## Exercise requirements
Pull out each line from the rows below that contains the word "values", and copy it in full.

---*---

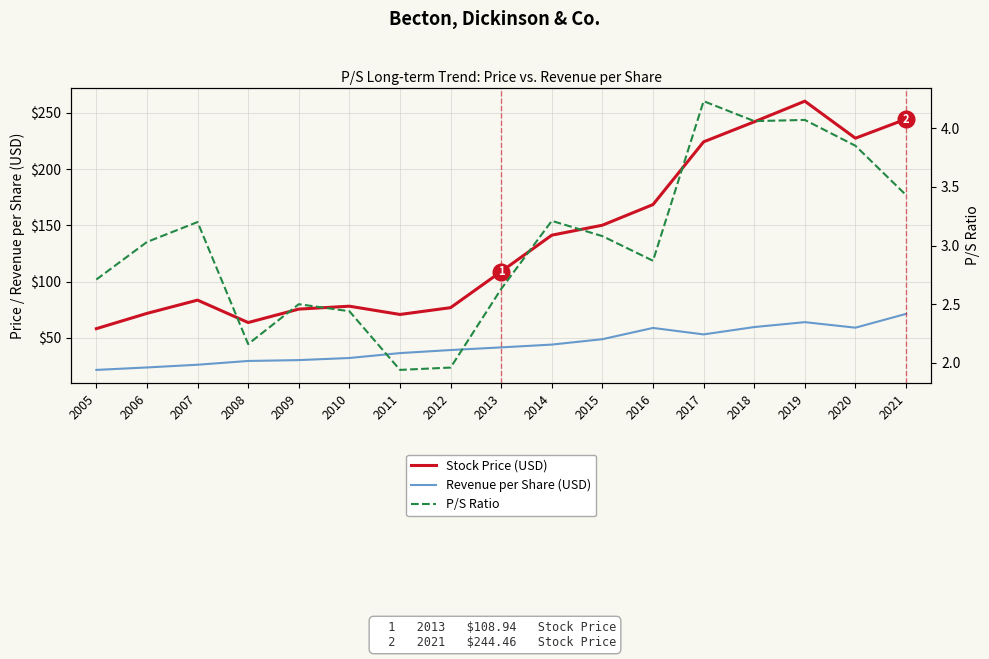

What is the total value across all series at 2011?

109.1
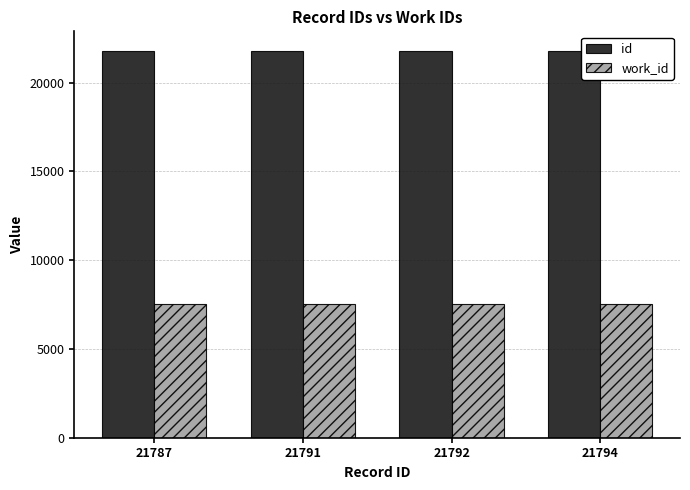

How many bars are there in each group?

2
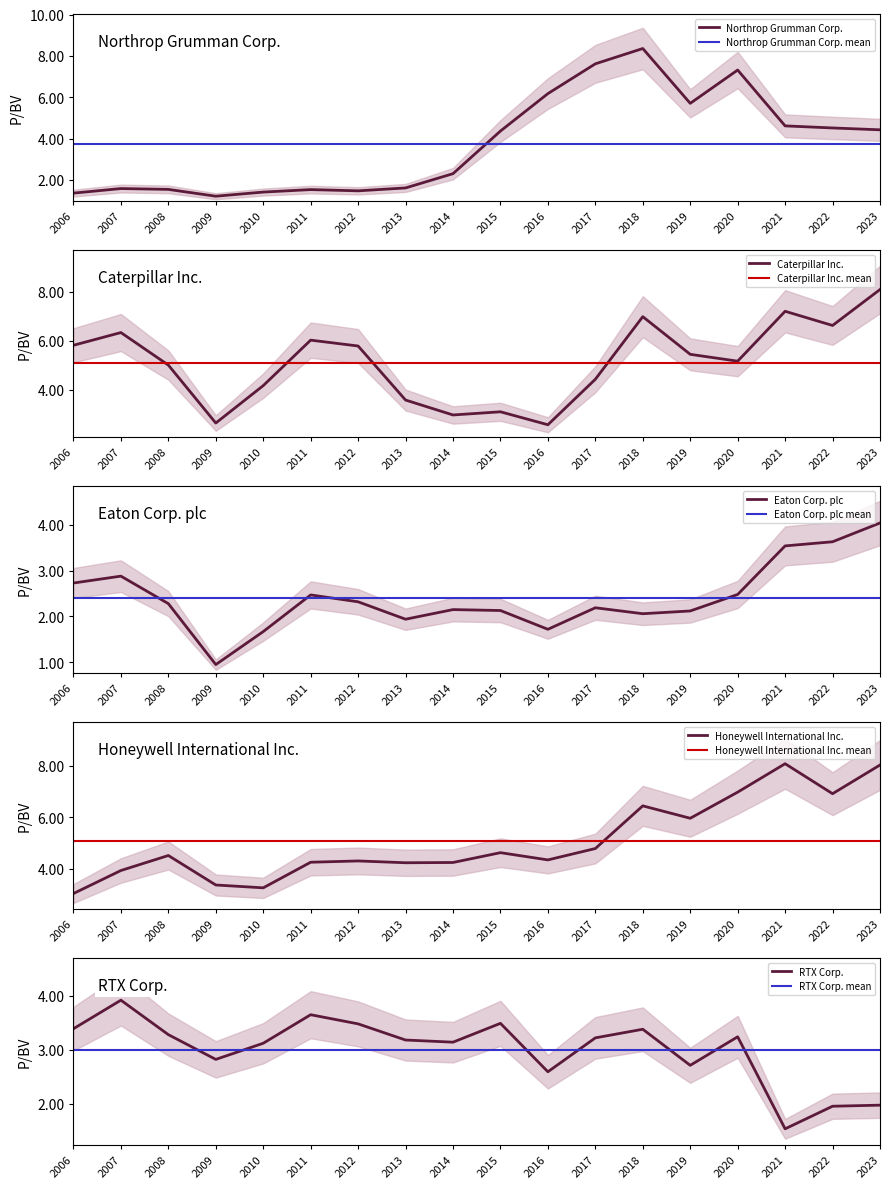

Is this an area chart (filled region under the line)?

No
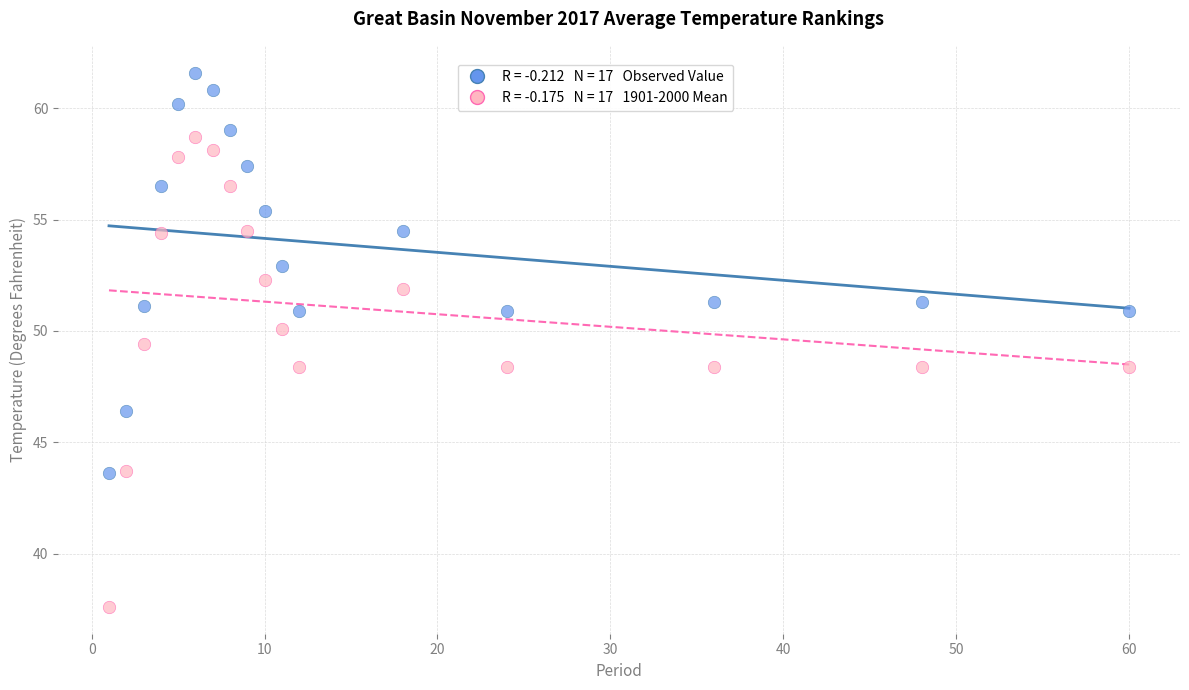

Across all data points, what is the range of X values (max minus min)?

59.0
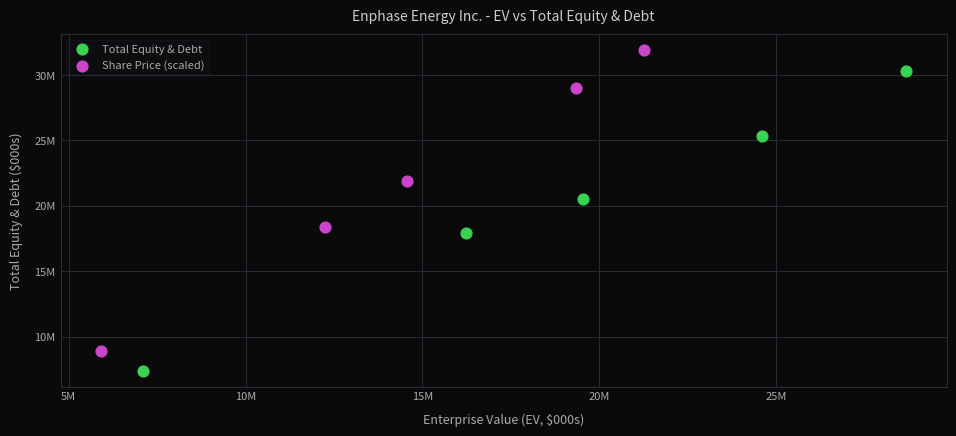

What are all the series names shown in the legend?

Total Equity & Debt, Share Price (scaled)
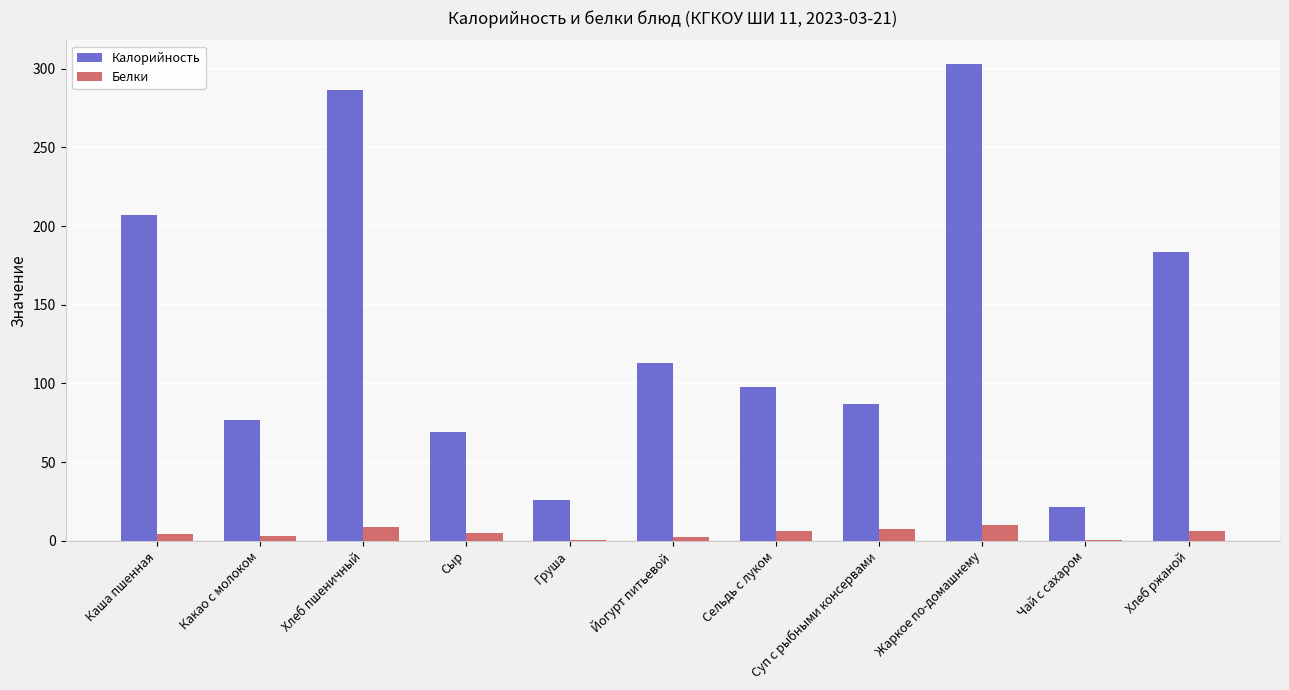

What is the sum of the Калорийность values at Жаркое по-домашнему and Хлеб пшеничный?

589.0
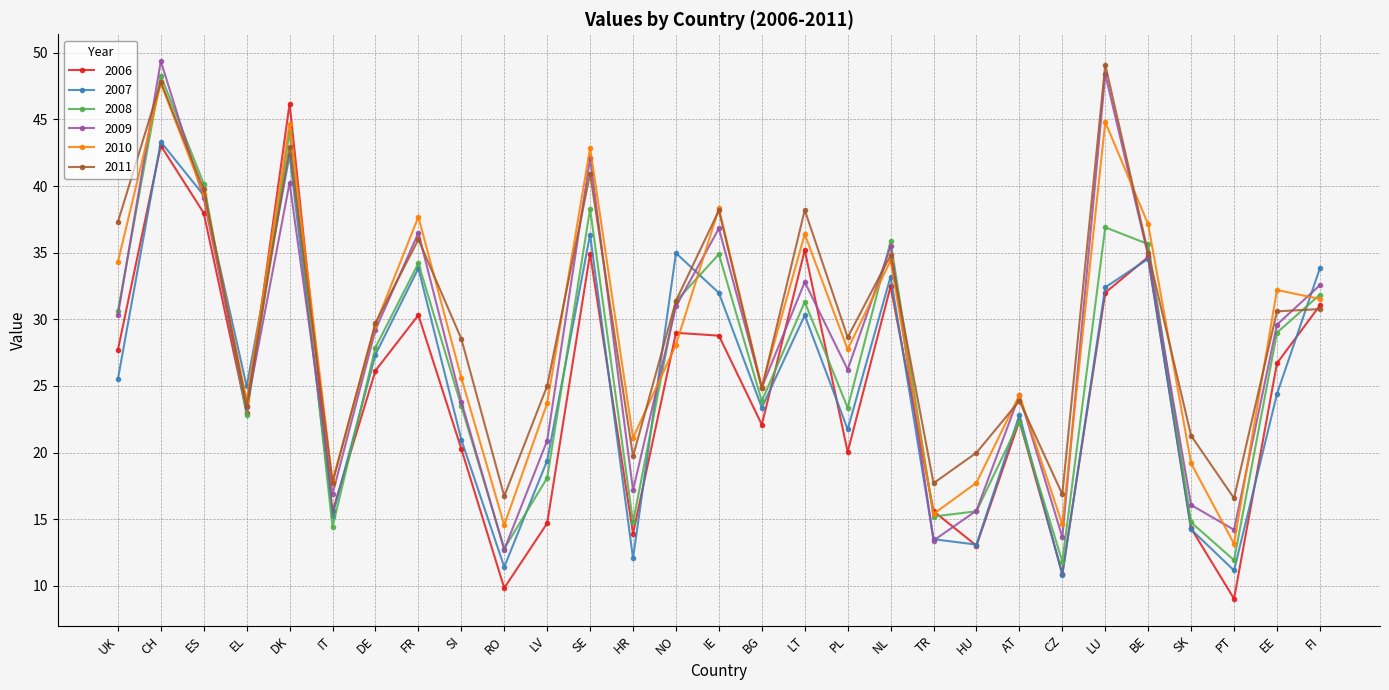

At which category does 2010 reach its first local valley?

EL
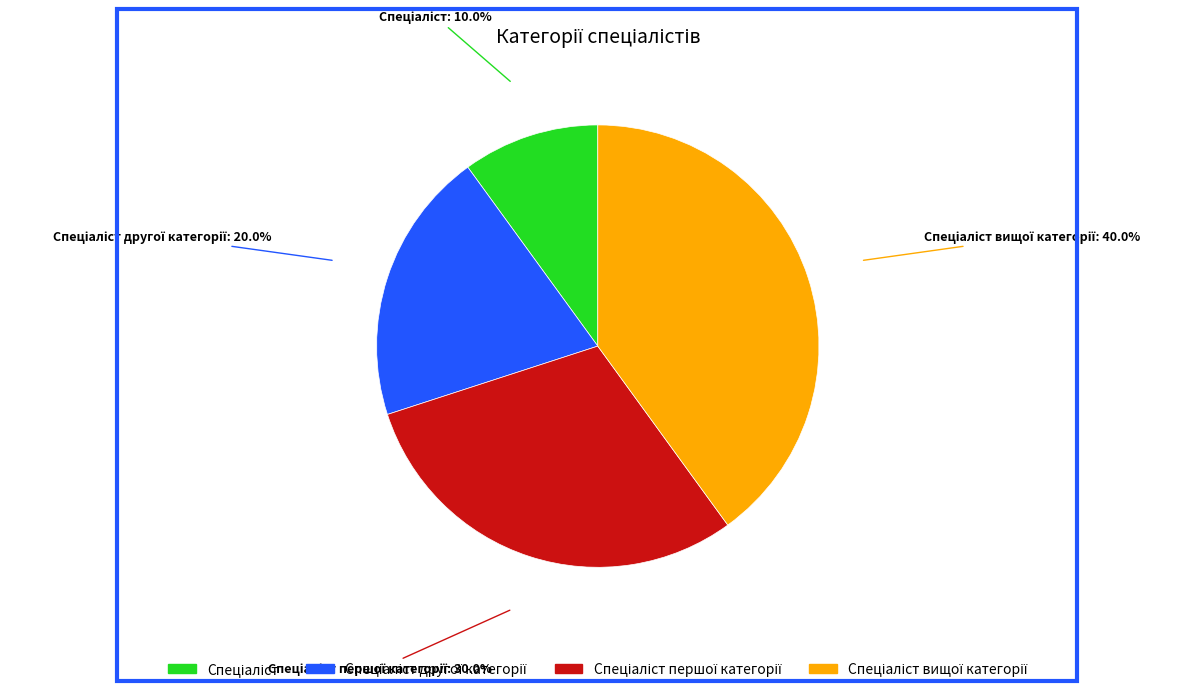

Is there a majority slice in this chart?

No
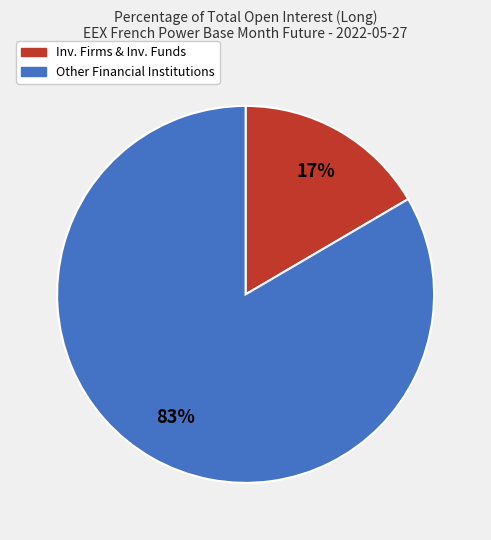

To the nearest percent, what is the average slice percentage?

50%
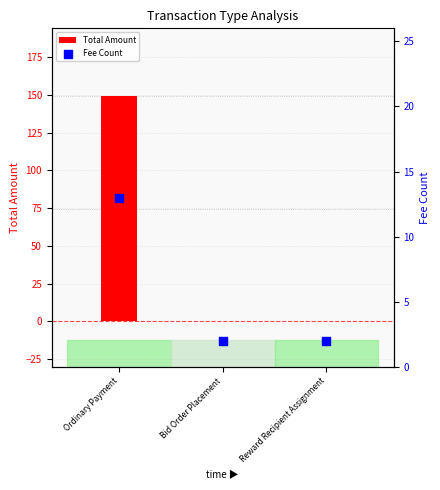

At which category is the sum across all series the highest?

Ordinary Payment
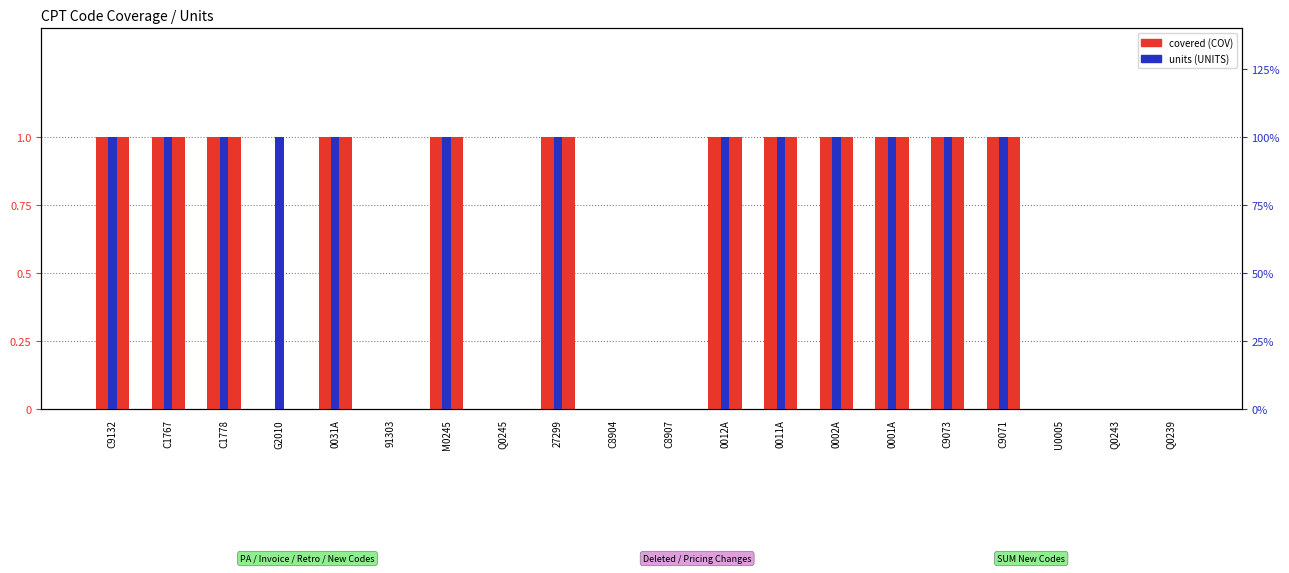

Reading left to right, extract all data points from this chart.

covered (COV): C9132=1	C1767=1	C1778=1	G2010=0	0031A=1	91303=0	M0245=1	Q0245=0	27299=1	C8904=0	C8907=0	0012A=1	0011A=1	0002A=1	0001A=1	C9073=1	C9071=1	U0005=0	Q0243=0	Q0239=0
units (UNITS): C9132=1	C1767=1	C1778=1	G2010=1	0031A=1	91303=0	M0245=1	Q0245=0	27299=1	C8904=0	C8907=0	0012A=1	0011A=1	0002A=1	0001A=1	C9073=1	C9071=1	U0005=0	Q0243=0	Q0239=0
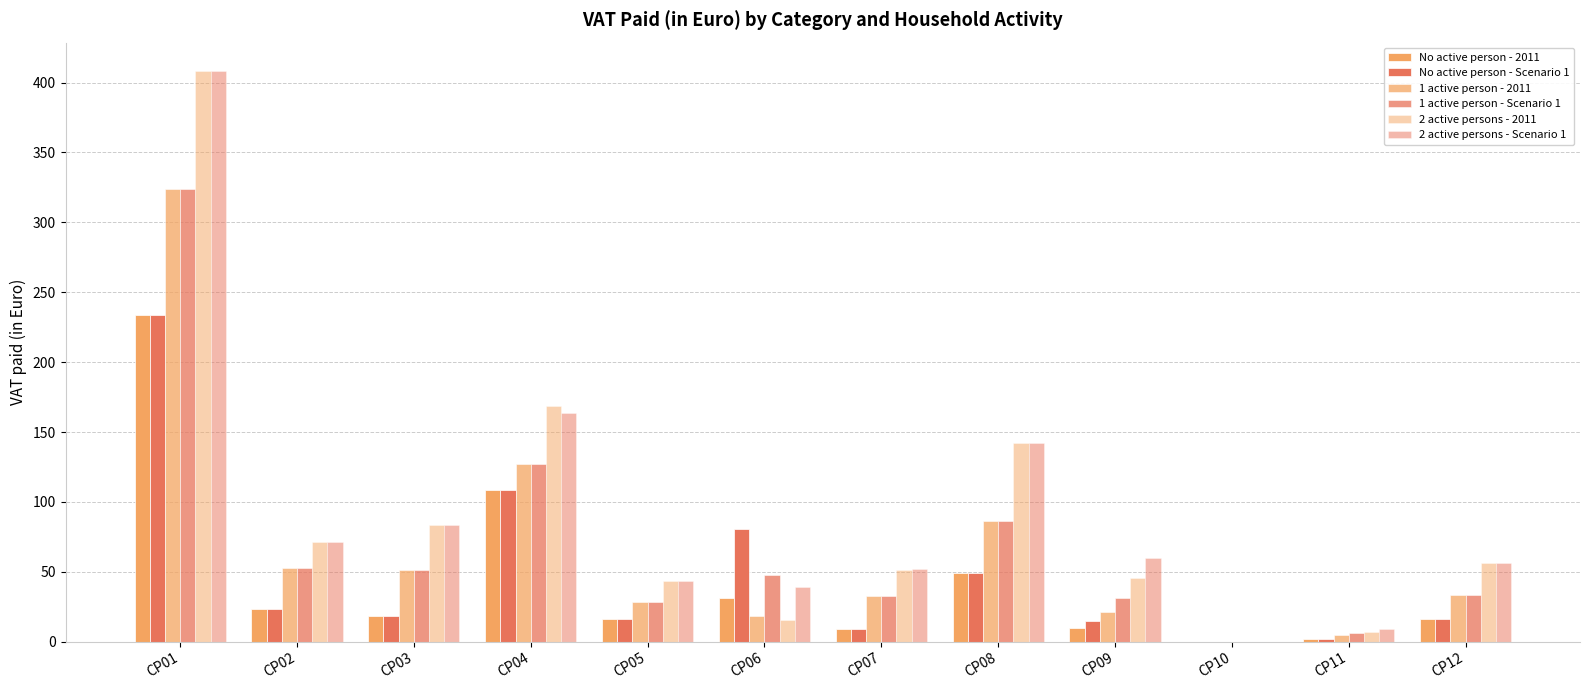

What is the value of the 2 active persons - 2011 bar at the 1st from the left?

408.2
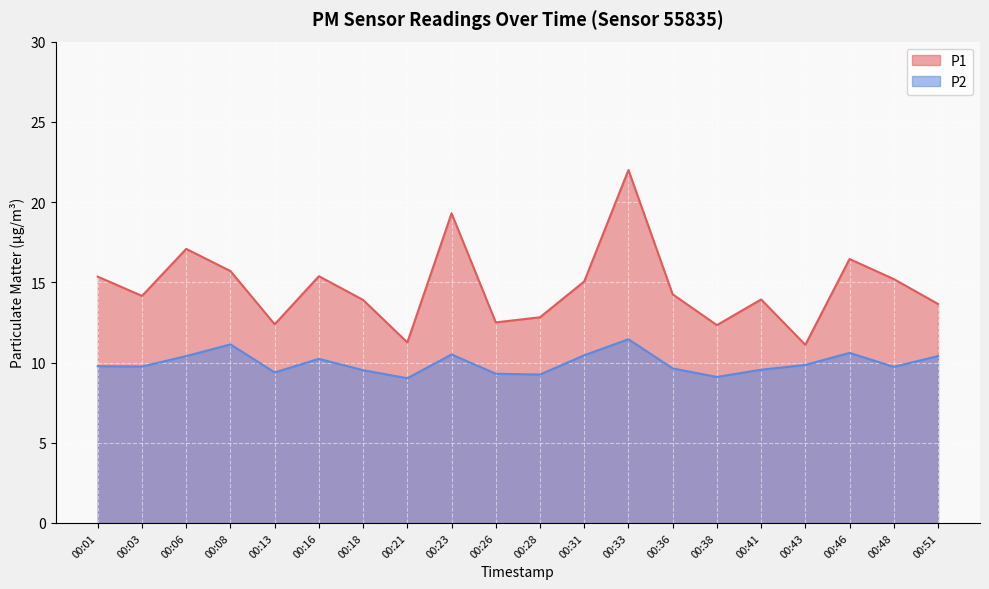

True or false: P1 and P2 intersect in this chart.

False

---*---

## Output for this task
Across all data points, what is the range of X values (max minus min)?
What is the sum of the Калорийность values at Жаркое по-домашнему and Хлеб пшеничный?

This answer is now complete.